Tout comme Beijing s'est développée et ouverte au monde, la mode s'est internationalisée. « Aujourd'hui en Chine, je peux trouver les mêmes vêtements que ceux disponibles dans les boutiques en Allemagne, en France, au Japon ou aux États-Unis. Mais il y a tout de même des marques chinoises qui se distinguent et s'acquièrent progressivement une renommée à travers le globe. Par exemple, SANKUANZ, une marque née à Shang-hai sur l'initiative du designer chinois Shangguan Zhe. C'est quelqu'un de très intéressant, qui sait faire valoir sa culture pour donner naissance à des créations extraordinaires. Citons aussi SEAN SUEN, qui confectionne des vêtements d'un style sport-chic. Et encore, bien sûr, Exception, une marque originaire de Guangzhou. » Heiko considère que la mode en Chine est aujourd'hui assez chic et élégante. Les designers se montrent très créatifs, tirant parti de leurs racines culturelles. Des progrès de géant ont déjà été faits dans le secteur de la mode, mais ce n'est pas encore assez, d'après Heiko. Il reste un large potentiel à exploiter.

Heiko estime que l'esthétique vestimentaire s'est également vite améliorée en Chine. « J'ai souvent vu à Sanlitun (un quartier situé à l'est de Beijing, réputé pour ses nombreux bars et enseignes internationales) de jeunes Chinoises habillées de façon très mode et très actuelle, comme si je me trouvais à Paris ou à Milan. J'aimais beaucoup leur style, et j'avais même envie d'en prendre des photos ! Mais comme je ne les connaissais pas, je n'avais pas osé. En plus, vu que j'ai une tête de "Blanc", je leur aurais peut-être fait peur », plaisante-t-il.

Accompagner les jeunes créateurs chinois

Internationalisation, créativité, innovation, personnalité, originalité et marche avec son temps : telle est la série de concepts clés que l'IM vise à transmettre aux élèves chinois. « Nous poussons les étudiants à penser par eux-mêmes. Nos professeurs ne leur donnent jamais des solutions toutes prêtes. C'est aux élèves de trouver, par tâtonnements, les réponses les plus adaptées. »

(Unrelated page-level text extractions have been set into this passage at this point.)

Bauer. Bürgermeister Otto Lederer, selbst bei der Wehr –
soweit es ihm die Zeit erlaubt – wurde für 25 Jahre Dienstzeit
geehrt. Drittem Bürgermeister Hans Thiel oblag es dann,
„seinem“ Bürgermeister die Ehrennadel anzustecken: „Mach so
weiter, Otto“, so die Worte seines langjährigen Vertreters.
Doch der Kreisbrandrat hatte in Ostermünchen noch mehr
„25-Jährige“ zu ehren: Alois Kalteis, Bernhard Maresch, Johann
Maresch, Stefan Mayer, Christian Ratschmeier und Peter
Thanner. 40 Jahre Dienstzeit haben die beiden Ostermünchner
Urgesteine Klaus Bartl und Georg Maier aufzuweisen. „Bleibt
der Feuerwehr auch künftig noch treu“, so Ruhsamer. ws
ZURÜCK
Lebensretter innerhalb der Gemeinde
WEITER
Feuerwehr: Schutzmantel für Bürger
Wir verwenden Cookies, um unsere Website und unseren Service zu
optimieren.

Malgré son sourire et son sens de l'humour, Heiko est un directeur très strict. « Je suis toujours en train de gratter sur les vacances. Je ne veux pas accorder trop de jours fériés aux élèves, tout simplement parce qu'ils ont beaucoup de choses à apprendre ! » Une fois diplômés, une partie des élèves poursuivent leurs études à l'étranger, en France, en Italie ou au Royaume-Uni. Le modèle d'enseignement à l'IM étant calqué sur les standards internationaux, les étudiants s'adaptent en un rien de temps à leur nouvelle vie à l'étranger. Certains même lancent leur propre marque en France. » Très fier d'eux, Heiko s'empresse de nous présenter les œuvres de fin d'études réalisées par ces étudiants.

Il ajoute : « Nous avons conclu des partenariats avec une vingtaine d'entreprises à Beijing, Shanghai, Shenzhen, Macao, Taiwan, etc. Au début, c'est nous qui recommandions nos élèves auprès de ces entreprises. Dorénavant, nos recrues sont directement reconnues pour leurs talents. Il y a des entreprises qui réservent des places spécialement pour certains de nos diplômés, parfois même un an avant que ceux-ci aient finalisé leurs études. D'ailleurs, nos élèves ont réalisé d'excellentes performances lors de la Semaine internationale de la mode de Chine et de la Semaine de la mode des étudiants chinois. » Notons qu'IM International est la seule école internationale de mode qui a eu l'honneur de participer à la Semaine internationale de la mode de Chine.